Zach Ingber ’15, a Herald opinions columnist, said he was concerned that the “voucher system would put political power in the hands of people who don’t have an interest in politics.”

Lessig said in response that it would be necessary to monitor the voucher system to prevent a phenomenon of “voucher buying.”

2 Comments

  1. Dolly Cinders says:

    Any attempt at serious reform would be opposed by lobbyists and their clients, who have a huge interest in the current system. And giving more power to the masses, as suggested in this article, would do little to alter the power retained by those special interests.

    We don’t have to wait for anyone to fix the campaign finance system. We can consider candidates without special interests backing them. And we can refuse to vote for any candidate who accepts that kind of backing. That takes the power from the source of the money, bypassing the need for reform.

    For me, the most frustrating aspect of this is how easily voters could defeat the legalized corruption of campaign finance, if voters acted collectively across party lines. Voters can look at less publicized candidates. Voters can reject immediately any candidate who takes any form of influence buying. Voters can support candidates who publicly warn that they will give no beneficial treatment to donors of PACs that independently advertise on their behalf. By doing those things, voters could render that influence money powerless.

    Most voters would not vote for a candidate who had been convicted of bribery while in public office. It wouldn’t matter how “electable” he/she is or what his/her policy positions are. So why vote for any candidate who accepts legal bribes in the form of special interest money?

    It’s satisfying to deny consent to the existing system by voting that way, and that’s a bonus reason to do this.

    Voters in caucuses and primary elections could insist on voting for a candidate who is free of special interests’ influence, if their party has one available. There are some politicians who take very little money from any sources except individuals.

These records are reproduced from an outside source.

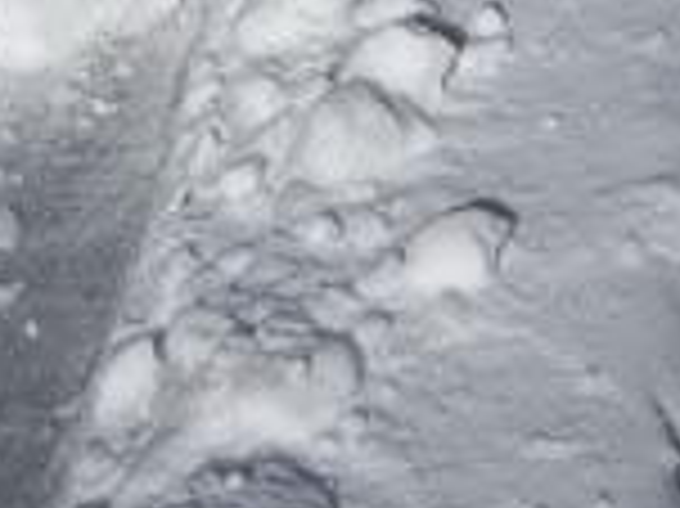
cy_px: 265
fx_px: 3749
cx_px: 549
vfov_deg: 7.8
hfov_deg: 10.3
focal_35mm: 191
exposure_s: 1/800
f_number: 5.6
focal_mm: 5.85
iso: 64
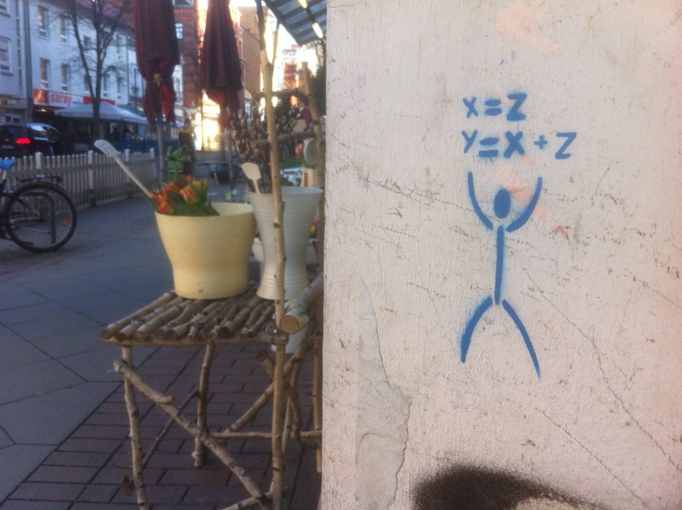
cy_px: 255
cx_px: 341
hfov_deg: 52.7
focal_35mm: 35
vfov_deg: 40.6
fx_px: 689
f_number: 2.8
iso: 80
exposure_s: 1/120
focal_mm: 3.85
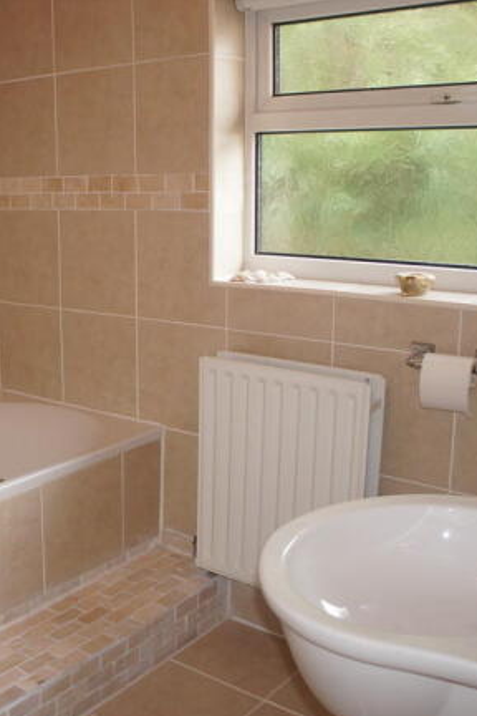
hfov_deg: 31.7
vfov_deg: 47.4
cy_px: 360
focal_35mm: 41
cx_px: 91
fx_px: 815
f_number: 3.5
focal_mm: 18
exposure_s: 1/60
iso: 250
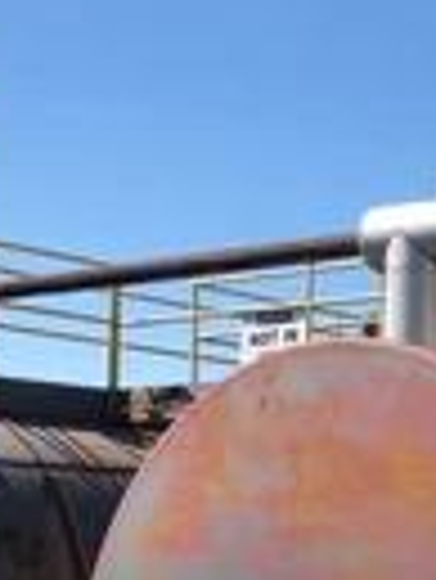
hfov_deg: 16.7
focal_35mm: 87
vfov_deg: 22.3
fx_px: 1459
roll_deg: -1.7
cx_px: 405
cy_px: 409
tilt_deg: +5.3
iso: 20
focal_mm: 3.99
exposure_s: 1/1736
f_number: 1.8
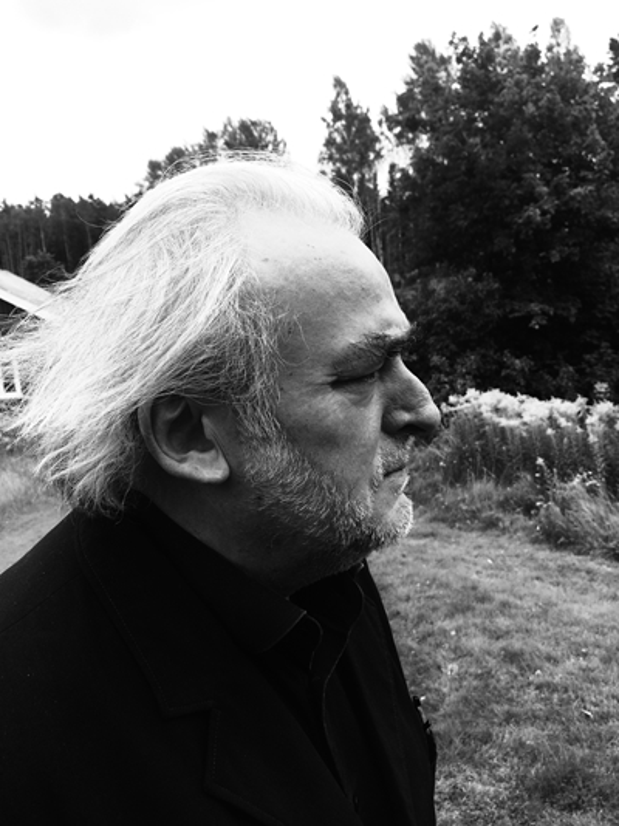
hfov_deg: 48.2
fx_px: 692
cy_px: 413
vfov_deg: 61.7
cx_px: 310
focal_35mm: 29
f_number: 2.2
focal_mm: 4.15
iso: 32
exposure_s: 1/210
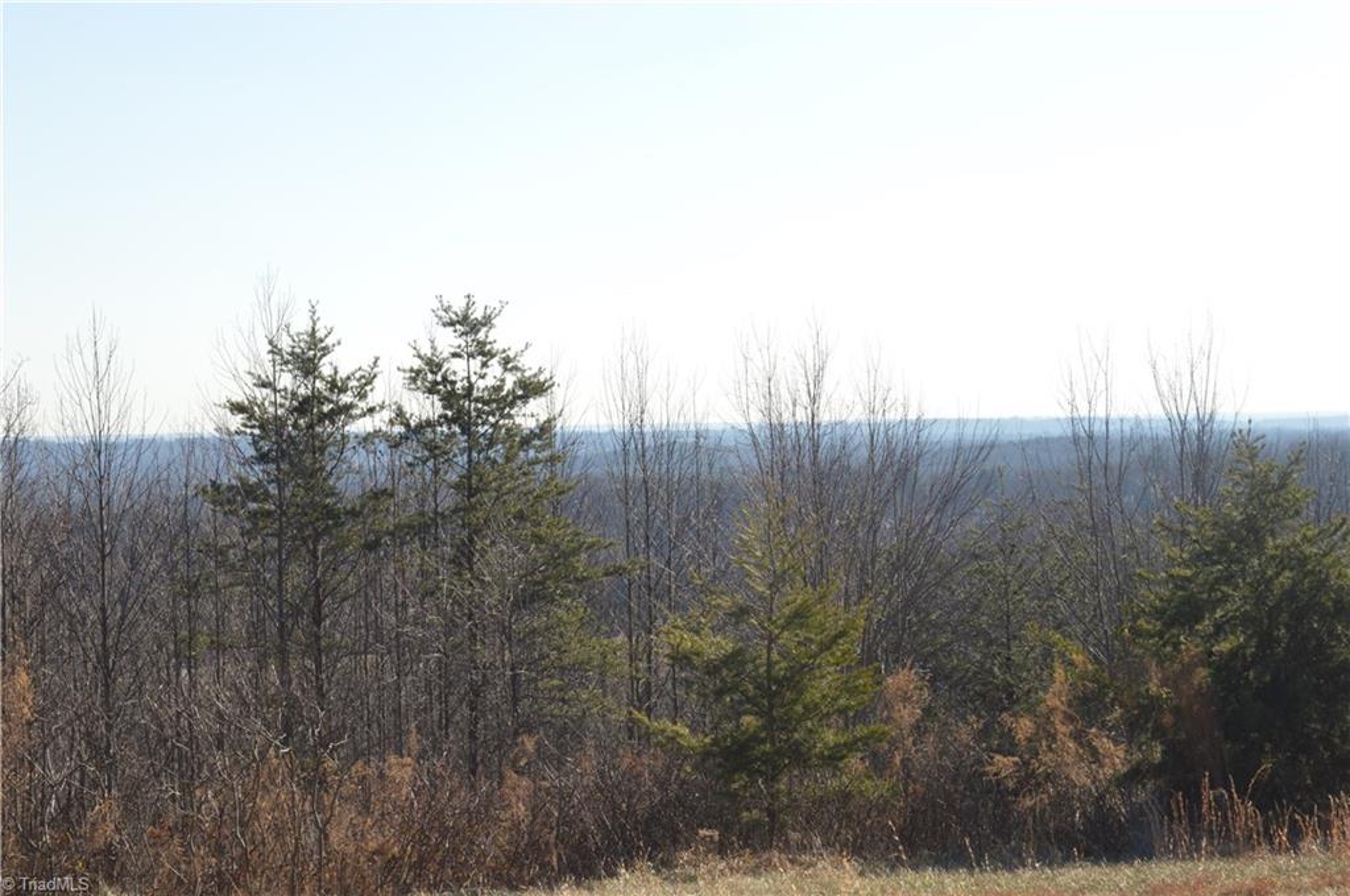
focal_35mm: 82
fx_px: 3090
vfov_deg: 16.5
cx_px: 675
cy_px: 448
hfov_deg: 24.6
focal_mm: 55
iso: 400
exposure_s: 1/200
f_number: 20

    Because no special-interest-influence-free candidate wins at the conventions of either major party, my voting strategy requires choosing neither Democrats nor Republicans. Other parties’ candidates still appear on ballots. It does not matter which candidate, because that candidate will not win the election this time around. It’s OK to vote for a goofball or crackpot. I would rather vote for a random minor party candidate I don’t believe in than give consent to my abuse by voting for a bought candidate.

    If more people start protest-voting for those minor party weirdos you see on ballots, then sensible independent candidates will notice that and try running in various elections. We can vote for those people. As a nice bonus, this will pressure the two main political parties to adapt to voter preferences more than big campaign donors would like.

    That third party strategy has a risk of splitting the liberal vote between two candidates (as happened with Ralph Nader in 2000) or the conservative vote between two candidates (as happened with Ross Perot in 1992). The best outsider candidate would be a non-weird centrist who can steal votes equally from both parties; if that centrist belonged to a party, the party would have to refuse all special interest money.

  2. Interesting debate in a vacuum. You would think that campaign financing exists nowhere else in the world but the US. Living in Germany and France, and currently in Japan, it may be helpful to see how other countries do it, and what are the pluses and minuses of their financial support for politics. Es waere eine neue Erlebnis, et nous profiterons de l’experience. Keiko-desu, ne?

    I find Brown debates generally devoid of interest or understanding of events and solutions outside the borders of RI, much less outside US borders.